There is even speculation it could be on the schedule next season, which Bratches rebuffed.

Vietnam would join countries like Azerbaijan, Russia and Bahrain, which have Grand Prix races, little history in the sport, and authoritarian governments with deep pockets that serve F1 as it tries to expand into new markets.

“This (Hanoi) is a street race where we can go downtown, where we can activate a large fan base,” Bratches said. “And you have extraordinary iconography from a television standpoint.”

A second race in China is also likely and would join Shanghai on the F1 calendar. Bratches said deciding where to stage the GP will “be left to local Chinese partners” – Beijing is a strong candidate.

Bratches runs the commercial side of Formula One, which was acquired last year by U.S.-based Liberty Media from long-time operator Bernie Ecclestone.

Formula One’s long-term goal is to have 24-25 races – up from the present 21 – and arrange them in three geographical segments: Asia, Europe and the Americas. Bratches said the Europe-based races would stay in middle of the calendar, with Asia or the Americas opening or ending the season.

He said their positioning had not been decided, and getting this done will be slowed by current contracts that mandate specific places on the calendar for several races. This means eventually that all the races in Asia would be run together, as would races in Europe and the Americas.

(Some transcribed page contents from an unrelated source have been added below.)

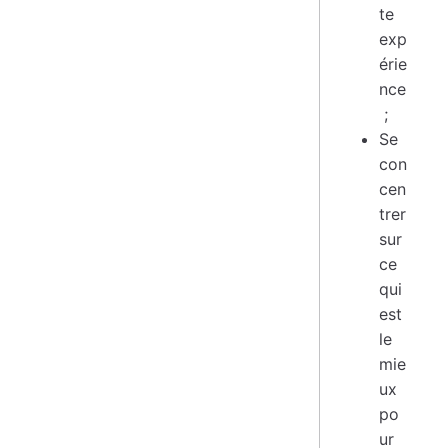
te
exp
érie
nce
;
Se
con
cen
trer
sur
ce
qui
est
le
mie
ux
po
ur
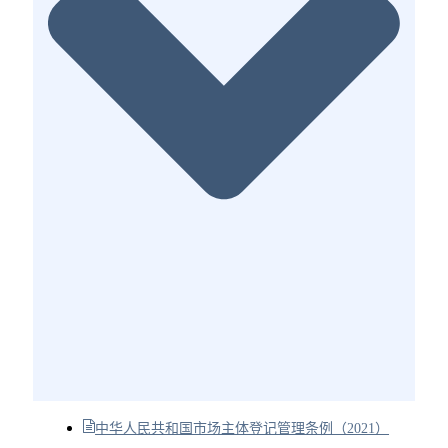
中华人民共和国市场主体登记管理条例（2021）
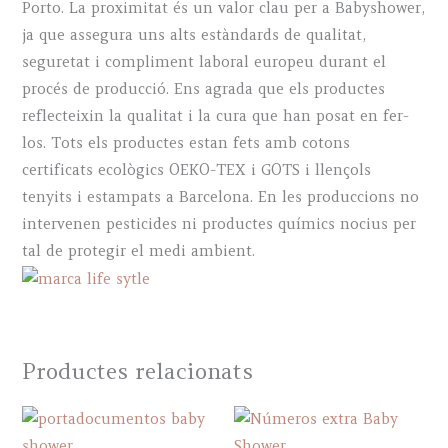
Porto. La proximitat és un valor clau per a Babyshower,
ja que assegura uns alts estàndards de qualitat,
seguretat i compliment laboral europeu durant el
procés de producció. Ens agrada que els productes
reflecteixin la qualitat i la cura que han posat en fer-
los. Tots els productes estan fets amb cotons
certificats ecològics OEKO-TEX i GOTS i llençols
tenyits i estampats a Barcelona. En les produccions no
intervenen pesticides ni productes químics nocius per
tal de protegir el medi ambient.
Productes relacionats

The F1 schedule is now an inefficient jumble, allowing Bratches to take a good-natured poke at how the sport was run under Ecclestone.

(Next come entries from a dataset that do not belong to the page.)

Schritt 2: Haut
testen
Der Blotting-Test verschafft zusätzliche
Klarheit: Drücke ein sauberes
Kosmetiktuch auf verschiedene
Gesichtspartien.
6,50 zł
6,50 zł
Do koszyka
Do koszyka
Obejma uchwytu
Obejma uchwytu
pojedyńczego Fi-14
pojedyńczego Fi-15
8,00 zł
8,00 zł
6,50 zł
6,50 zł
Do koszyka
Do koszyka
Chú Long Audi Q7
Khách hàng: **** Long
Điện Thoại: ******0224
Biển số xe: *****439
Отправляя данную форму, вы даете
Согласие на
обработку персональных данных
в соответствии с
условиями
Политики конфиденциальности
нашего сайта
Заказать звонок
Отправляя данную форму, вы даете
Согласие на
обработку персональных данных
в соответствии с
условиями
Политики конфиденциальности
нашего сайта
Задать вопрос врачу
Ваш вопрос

“We’ve acquired an undermanaged asset that’s 67-years-old, but effectively a start-up,” Bratches said.

Early-season races in Australia and China this year were conducted either side of a trip to Bahrain in the Middle East. Late in the season Formula One returns to Asia with races in Japan and Singapore.

The Canadian GP this season is run in the middle of the European swing, separated by four months from the other races in the Americas – the United States, Mexico and Brazil. These three are followed by the season-ending race in Abu Dhabi, which means another trip across the globe.

“With the right economics, with the right structure and cadence of events across territories, 24 or 25 is probably where we’d like to be from a longer-term standpoint,” Bratches said.

Big changes are not likely to happen until the 2020 season ends. This is when many current rules and contracts expire as F1’s new owners try to redistribute some income to allow smaller teams to compete.

“There’s more interest than we have capacity in the schedule,” Bratches said, firing off Berlin, Paris or London as potentially attractive venues. “We want to be very selective.”

“Those cites from an economic impact standpoint would find us value, as do others around the world,” Bratches added. “It’s very important for us as we move forward to go to locations that are a credit to the Formula One brand.”

An expanded schedule would have to be approved by the teams, which will be stretched by the travel and the wear-and-tear on their crews. The burden will fall on the smaller teams, which have significantly smaller revenue compared with Ferrari, Mercedes or Red Bull.

Bratches also envisions another race in the U.S., joining the United States Grand Prix held annually in Austin, Texas. A street race in Miami is a strong candidate, as are possible venues like Las Vegas or New York.

“We see the United States and China as countries that could support two races,” he said.

Liberty Media has reported Formula One’s total annual revenue at $1.8 billion, generated by fees paid by promoters, broadcast rights, advertising and sponsorship. Race promotion fees also tend to be higher in Asia, which makes the area attractive – along with a largely untapped fan base.

In a four-year cycle, F1 generates more revenue than FIFA or the International Olympic Committee, which rely almost entirely on one-time showcase events.

Reports suggest Vietnamese promoters may pay between $50-60 million annually as a race fee, with those fees paid by the government. Bratches said 19 of 21 Formula One races are supported by government payments.

“The race promotion fee being derived from the government … is a model that has worked historically,” Bratches said.